Problem statement: Continue the passage on loop unrolling for vector DSPs, beginning immediately after its final sentence.

Document extract:
━━━━━━━━

Unlike the conventional algorithm for calculating the unrolling factor, the unrolling factor algorithm in this section fully analyzes the register resources of vector DSP and its characteristics and targets to improve the conventional loop unrolling approach to make it more suitable for the hardware architecture of vector DSP. More specifically, the unrolling factor algorithm of the conventional loop unrolling approach restricted by both Rx and Ry is improved to the algorithm that treats Rx and Ry as the same register type, and the flexible updating of the self-increasing instructions for Rx or Ry as induction variables in the loop is taken into account prior to code transformation.
4.3. Code Transformation
Code transformation of the origin loop is required after determining the unrolling factor. The LUAEMA takes instruction-level intermediate code as input, and the code has been divided into basic blocks. The flow graph for the loop shown in Listing 1 is shown in
Figure 4.

━━━━━━━━

Excerpted records:

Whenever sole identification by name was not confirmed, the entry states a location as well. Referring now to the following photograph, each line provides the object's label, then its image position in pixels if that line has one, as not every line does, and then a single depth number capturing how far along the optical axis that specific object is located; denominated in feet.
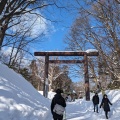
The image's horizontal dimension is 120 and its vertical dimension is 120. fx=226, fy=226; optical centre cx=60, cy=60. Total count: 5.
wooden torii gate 78.48
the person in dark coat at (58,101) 25.43
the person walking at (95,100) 54.03
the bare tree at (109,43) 51.11
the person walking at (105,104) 42.83
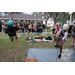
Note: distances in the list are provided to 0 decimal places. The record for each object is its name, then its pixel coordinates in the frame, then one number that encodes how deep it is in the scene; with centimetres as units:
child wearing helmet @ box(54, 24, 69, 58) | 374
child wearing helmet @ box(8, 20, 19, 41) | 306
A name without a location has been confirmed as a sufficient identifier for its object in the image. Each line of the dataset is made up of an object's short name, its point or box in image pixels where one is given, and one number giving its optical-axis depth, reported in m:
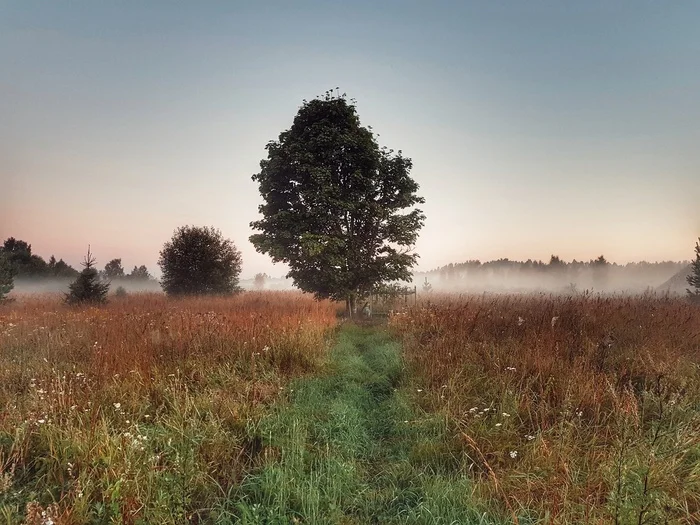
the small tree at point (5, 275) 15.35
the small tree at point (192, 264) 23.34
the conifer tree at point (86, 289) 15.82
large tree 13.03
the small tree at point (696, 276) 22.38
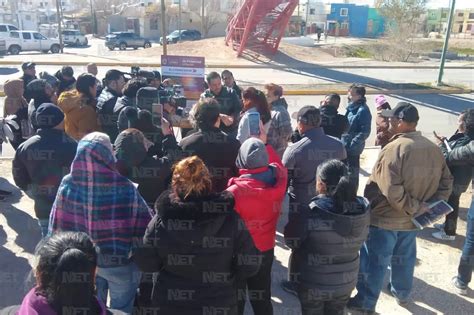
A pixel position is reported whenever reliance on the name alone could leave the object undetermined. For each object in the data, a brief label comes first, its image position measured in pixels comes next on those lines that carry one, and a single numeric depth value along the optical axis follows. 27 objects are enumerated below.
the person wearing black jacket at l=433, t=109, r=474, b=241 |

━━━━━━━━

Response to the exercise:
The three basic blocks from top to bottom in
Figure 4 are named according to the function of the different basic blocks: the first basic block is the initialization basic block; the second basic block is the loop control basic block; and the third basic block is the loop calculation basic block. The number of basic blocks involved in the loop will be five after the loop has been processed by the LUAEMA, including the three basic blocks of the original loop, as shown in
Figure 4, and the two new basic blocks added to ensure the correctness of the program after the loop unrolling process—the recovery basic block and the tail processing basic block. Therefore, this section divides the code transformation into five parts in terms of the different basic blocks involved in loop unrolling:
The first part is the initialization basic block, which is generally located in the last basic block before entering the loop. The code transformation for this basic block is used to add initialization instructions for UFx, UFy, and the final unrolling factor UF, to add an initialization instruction for the total number that the loop can calculate by iterating once, and to add the instructions that initialize the unrolling copies of Rx and Ry according to the unrolling factors of UFx and UFy (following the initialization rules of Equations (12) and (13)).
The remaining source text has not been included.